[[ SUPPLIED DATA open ]]

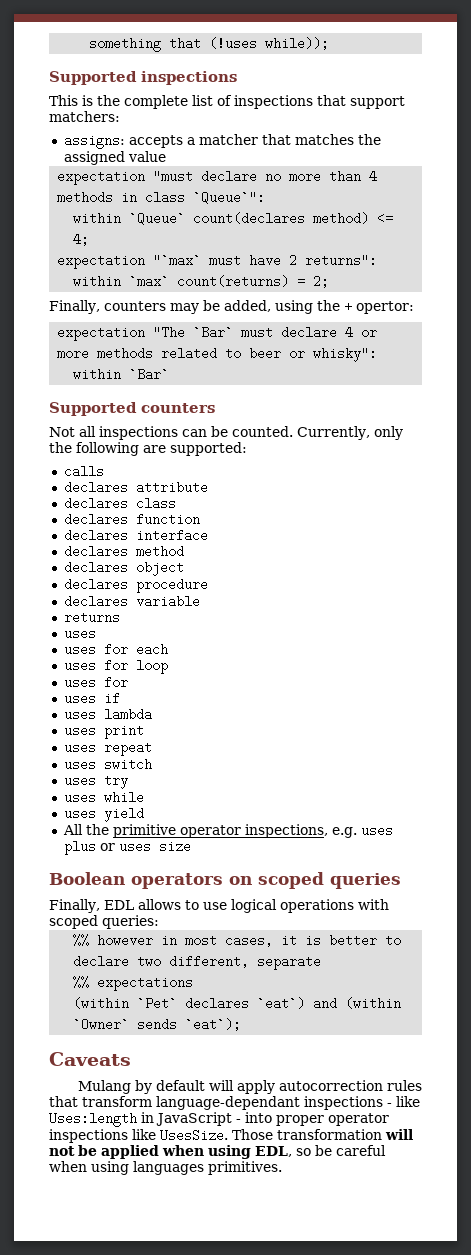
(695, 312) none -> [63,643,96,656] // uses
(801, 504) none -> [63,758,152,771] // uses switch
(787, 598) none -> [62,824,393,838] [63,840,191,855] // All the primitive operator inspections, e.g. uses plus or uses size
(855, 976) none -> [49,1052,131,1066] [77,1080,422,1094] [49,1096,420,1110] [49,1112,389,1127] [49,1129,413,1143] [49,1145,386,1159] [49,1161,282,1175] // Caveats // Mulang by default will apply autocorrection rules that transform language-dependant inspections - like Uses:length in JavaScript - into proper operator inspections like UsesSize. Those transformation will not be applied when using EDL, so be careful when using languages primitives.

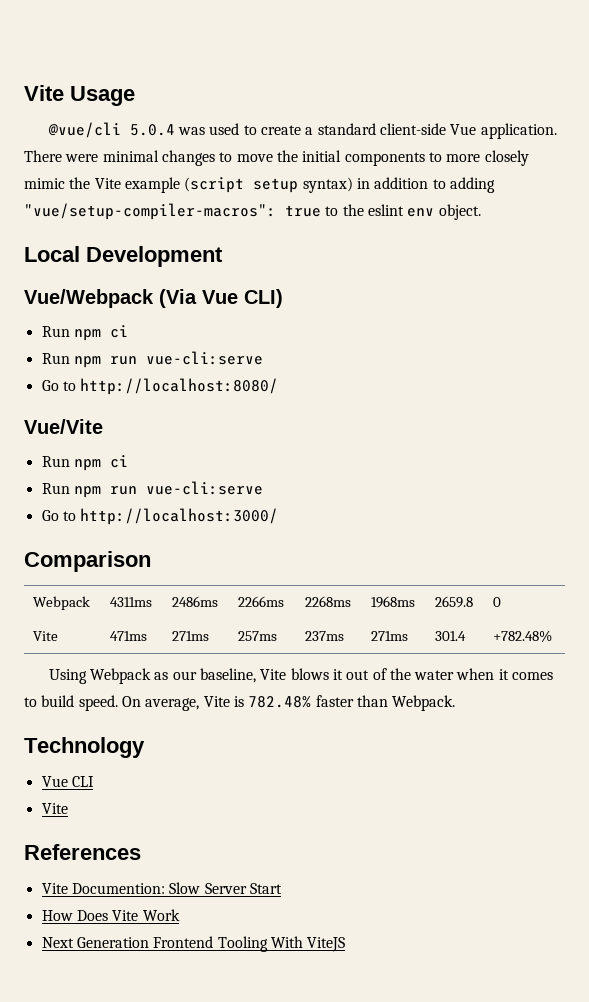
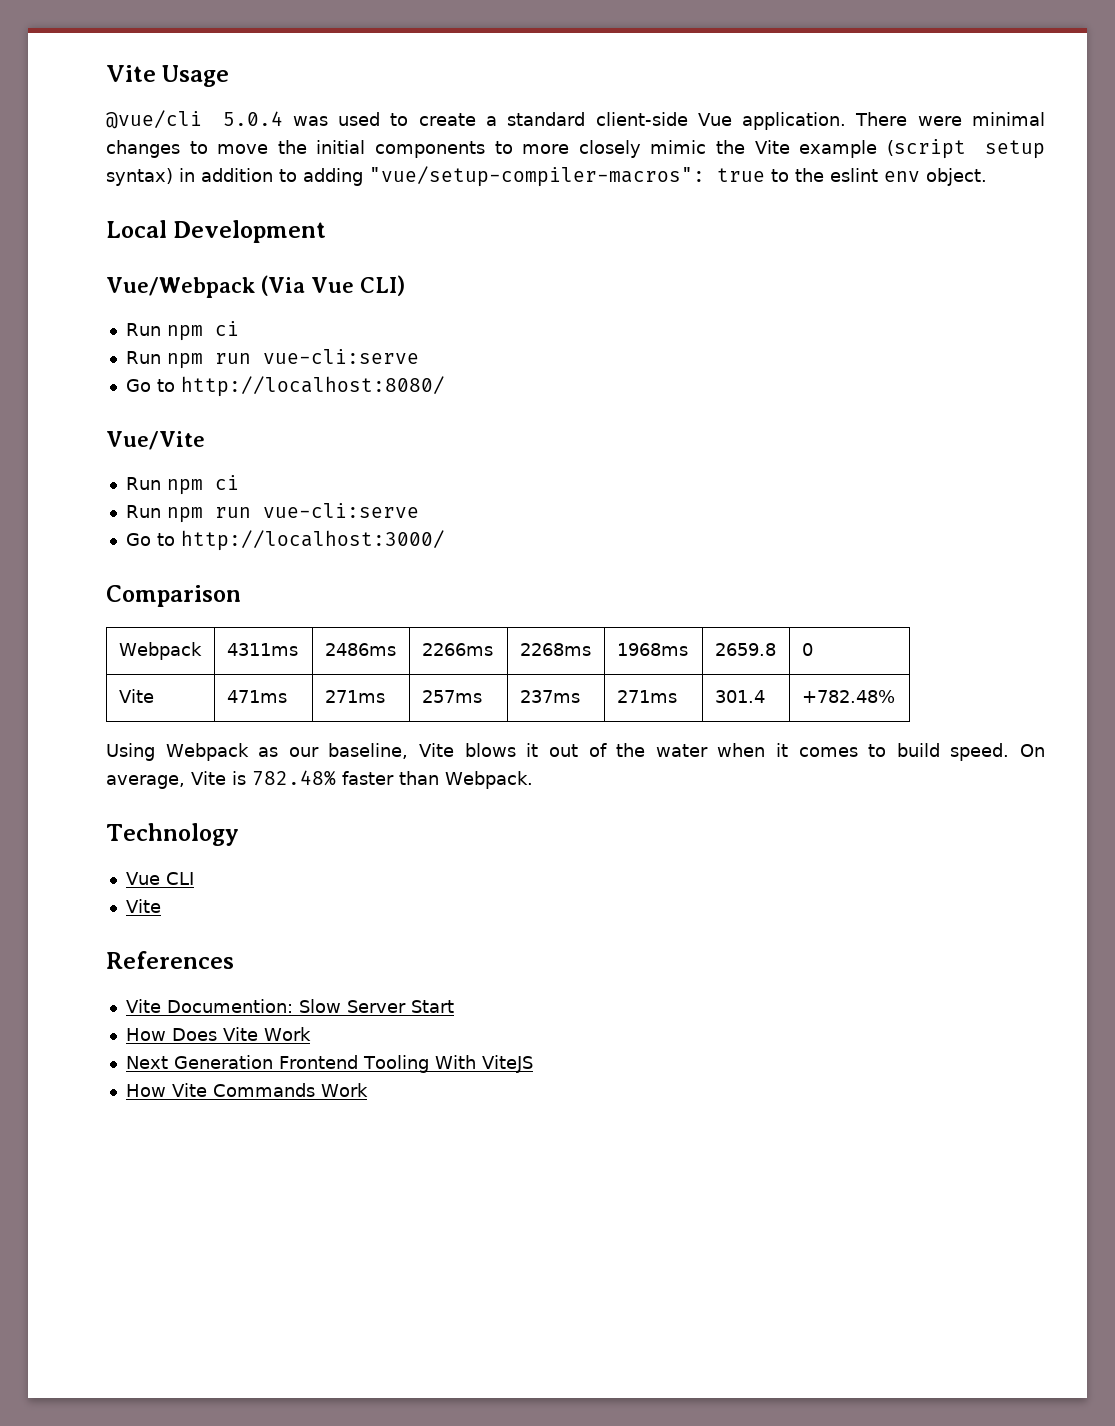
(346, 944) none -> [125,1083,368,1097] // How Vite Commands Work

[[ SUPPLIED DATA closed ]]

_EXERCISE_
Every record is to be restated word for word, with the pictures left out.

_SOLUTION FOR THIS TASK_
(695, 312) none -> [63,643,96,656] // uses
(801, 504) none -> [63,758,152,771] // uses switch
(787, 598) none -> [62,824,393,838] [63,840,191,855] // All the primitive operator inspections, e.g. uses plus or uses size
(855, 976) none -> [49,1052,131,1066] [77,1080,422,1094] [49,1096,420,1110] [49,1112,389,1127] [49,1129,413,1143] [49,1145,386,1159] [49,1161,282,1175] // Caveats // Mulang by default will apply autocorrection rules that transform language-dependant inspections - like Uses:length in JavaScript - into proper operator inspections like UsesSize. Those transformation will not be applied when using EDL, so be careful when using languages primitives.

(346, 944) none -> [125,1083,368,1097] // How Vite Commands Work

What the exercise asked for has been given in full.